▶ _Problem to solve_:
The answer is to consist only of an exact retyping of the lines from the one containing "Kinh nghiệm du lịch Việt Nam: Bài học về" to the end of the entries, without pictures.

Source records
►
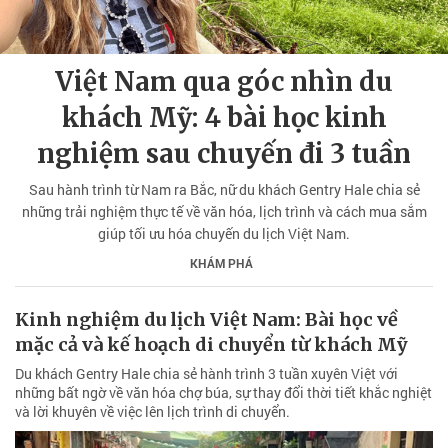
Việt Nam qua góc nhìn du
khách Mỹ: 4 bài học kinh
nghiệm sau chuyến đi 3 tuần
Sau hành trình từ Nam ra Bắc, nữ du khách Gentry Hale chia sẻ
những trải nghiệm thực tế về văn hóa, lịch trình và cách mua sắm
giúp tối ưu hóa chuyến du lịch Việt Nam.
KHÁM PHÁ
Kinh nghiệm du lịch Việt Nam: Bài học về
mặc cả và kế hoạch di chuyển từ khách Mỹ
Du khách Gentry Hale chia sẻ hành trình 3 tuần xuyên Việt với
những bất ngờ về văn hóa chợ búa, sự thay đổi thời tiết khắc nghiệt
và lời khuyên về việc lên lịch trình di chuyển.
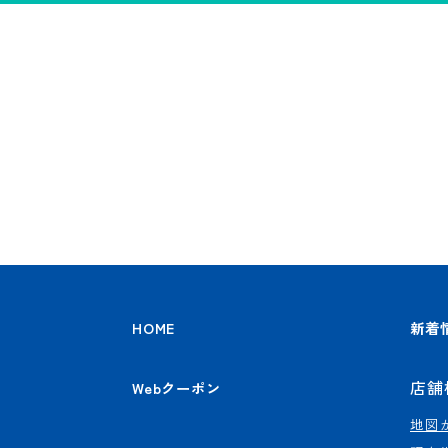
HOME
新着
店舗
Webクーポン
地図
◄
▶ _Output of the exercise_:
Kinh nghiệm du lịch Việt Nam: Bài học về
mặc cả và kế hoạch di chuyển từ khách Mỹ
Du khách Gentry Hale chia sẻ hành trình 3 tuần xuyên Việt với
những bất ngờ về văn hóa chợ búa, sự thay đổi thời tiết khắc nghiệt
và lời khuyên về việc lên lịch trình di chuyển.
HOME
新着
店舗
Webクーポン
地図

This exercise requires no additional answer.